• Problem requirements: Report every line in the listing that contains the string "fuente".

• Dataset content:
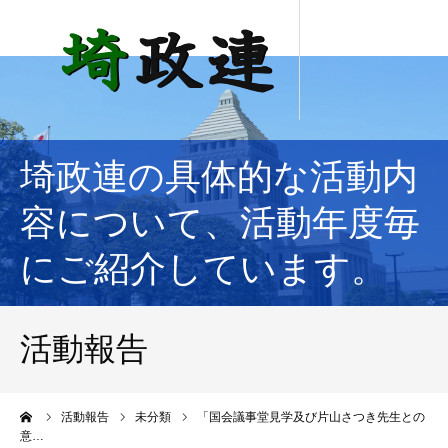
埼政連の具体的な活動内
容について、活動年度毎
にご紹介しています。
活動報告
ーム
活動報告
未分類
「国会議事堂見学及び片山さつき先生との
意…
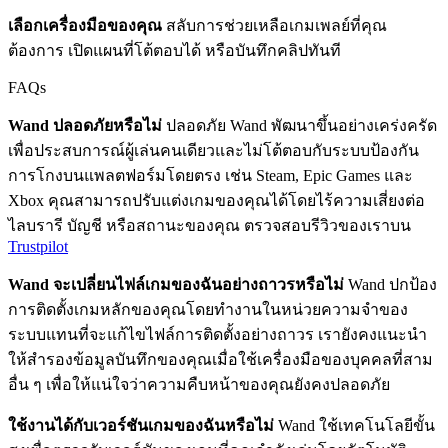
เลือกเครื่องมือของคุณ
สลับการช่วยเหลือเกมเพลย์ที่คุณ
ต้องการ เปิดแผนที่โต้ตอบได้ หรือบันทึกคลิปทันที
FAQs
Wand ปลอดภัยหรือไม่
ปลอดภัย Wand พัฒนาขึ้นอย่างเคร่งครัด
เพื่อประสบการณ์ผู้เล่นคนเดียวและไม่โต้ตอบกับระบบป้องกัน
การโกงบนแพลตฟอร์มโดยตรง เช่น Steam, Epic Games และ
Xbox คุณสามารถปรับแต่งเกมของคุณได้โดยไร้ความเสี่ยงต่อ
ไลบรารี บัญชี หรือสถานะของคุณ ตรวจสอบรีวิวของเราบน
Trustpilot
Wand จะเปลี่ยนไฟล์เกมของฉันอย่างถาวรหรือไม่
Wand ปกป้อง
การติดตั้งเกมหลักของคุณโดยทำงานในหน่วยความจำของ
ระบบแทนที่จะแก้ไขไฟล์การติดตั้งอย่างถาวร เรายังคงแนะนำ
ให้สำรองข้อมูลบันทึกของคุณเมื่อใช้เครื่องมือของบุคคลที่สาม
อื่น ๆ เพื่อให้แน่ใจว่าความคืบหน้าของคุณยังคงปลอดภัย
ใช้งานได้กับเวอร์ชันเกมของฉันหรือไม่
Wand ใช้เทคโนโลยีขั้น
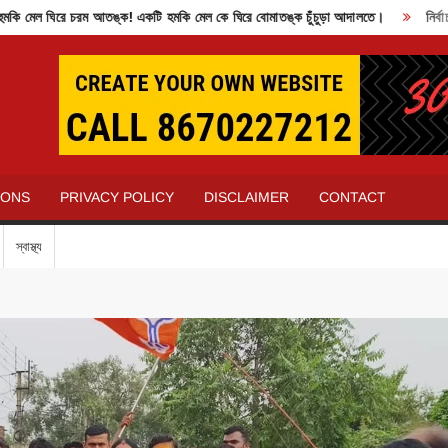
ল ঘিরে চরম আতঙ্ক! একটি হমকি মেল কে ঘিরে বোমাতঙ্ক চুঁচুড়া আদালতে।
নির্বাচন ক
IONS
PRIVACY POLICY
DISCLAIMER
CONTACT
স্বাস্থ্য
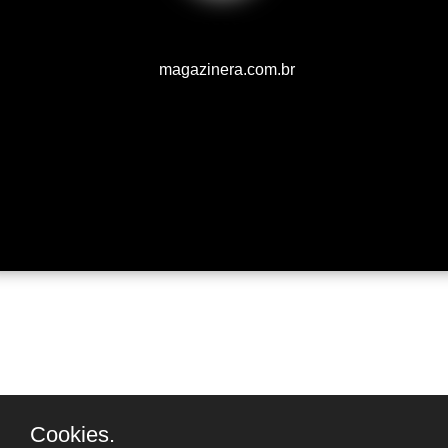
magazinera.com.br
Cookies.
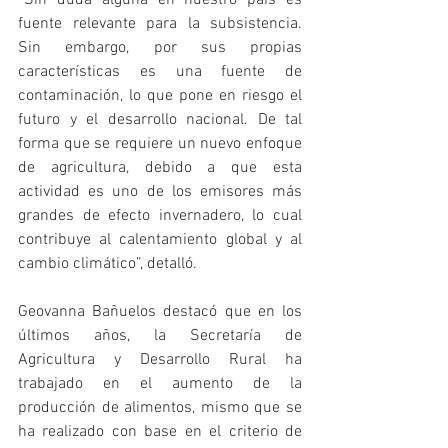
fuente relevante para la subsistencia. 
Sin embargo, por sus propias 
características es una fuente de 
contaminación, lo que pone en riesgo el 
futuro y el desarrollo nacional. De tal 
forma que se requiere un nuevo enfoque 
de agricultura, debido a que esta 
actividad es uno de los emisores más 
grandes de efecto invernadero, lo cual 
contribuye al calentamiento global y al 
cambio climático”, detalló.
Geovanna Bañuelos destacó que en los 
últimos años, la Secretaría de 
Agricultura y Desarrollo Rural ha 
trabajado en el aumento de la 
producción de alimentos, mismo que se 
ha realizado con base en el criterio de 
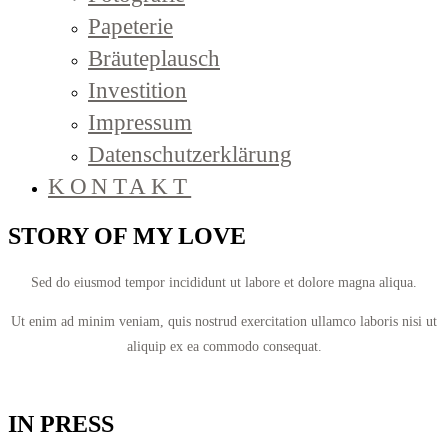
Papeterie
Bräuteplausch
Investition
Impressum
Datenschutzerklärung
KONTAKT
STORY OF MY LOVE
Sed do eiusmod tempor incididunt ut labore et dolore magna aliqua.
Ut enim ad minim veniam, quis nostrud exercitation ullamco laboris nisi ut
aliquip ex ea commodo consequat.
IN PRESS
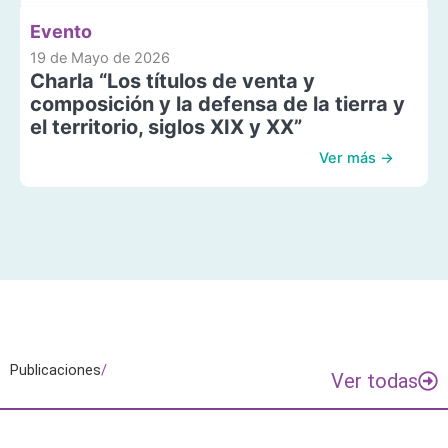
Evento
19 de Mayo de 2026
Charla “Los títulos de venta y
composición y la defensa de la tierra y
el territorio, siglos XIX y XX”
Ver más →
Publicaciones
/
Ver todas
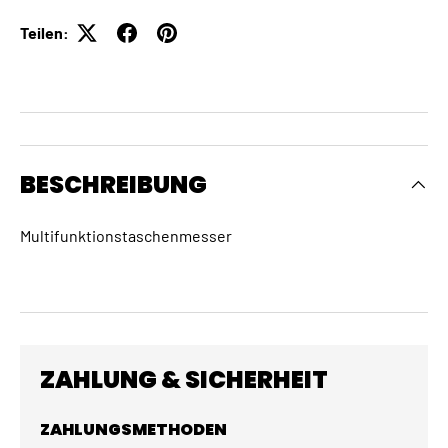
Teilen:
BESCHREIBUNG
Multifunktionstaschenmesser
ZAHLUNG & SICHERHEIT
ZAHLUNGSMETHODEN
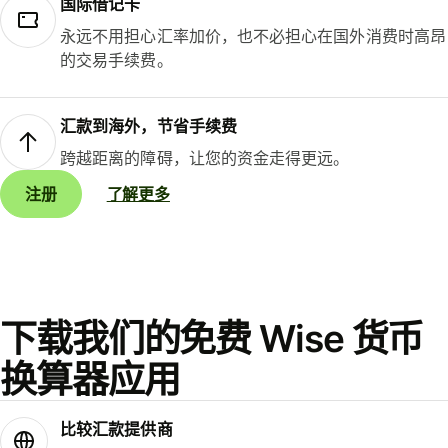
国际借记卡
永远不用担心汇率加价，也不必担心在国外消费时高昂
的交易手续费。
汇款到海外，节省手续费
跨越距离的障碍，让您的资金走得更远。
注册
了解更多
下载我们的免费 Wise 货币
换算器应用
比较汇款提供商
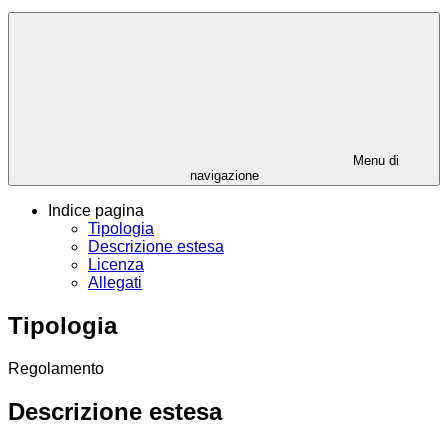
Menu di
navigazione
Indice pagina
Tipologia
Descrizione estesa
Licenza
Allegati
Tipologia
Regolamento
Descrizione estesa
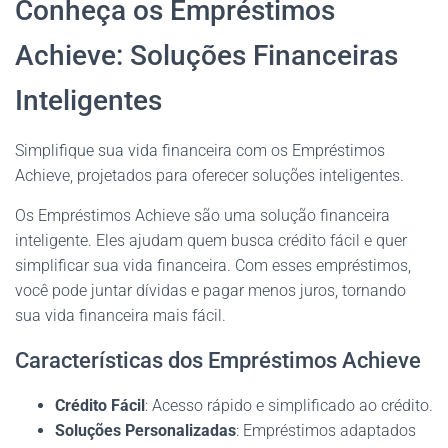
Conheça os Empréstimos
Achieve: Soluções Financeiras
Inteligentes
Simplifique sua vida financeira com os Empréstimos
Achieve, projetados para oferecer soluções inteligentes.
Os Empréstimos Achieve são uma solução financeira
inteligente. Eles ajudam quem busca crédito fácil e quer
simplificar sua vida financeira. Com esses empréstimos,
você pode juntar dívidas e pagar menos juros, tornando
sua vida financeira mais fácil.
Características dos Empréstimos Achieve
Crédito Fácil
: Acesso rápido e simplificado ao crédito.
Soluções Personalizadas
: Empréstimos adaptados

• Task response:
fuente relevante para la subsistencia. 
características es una fuente de 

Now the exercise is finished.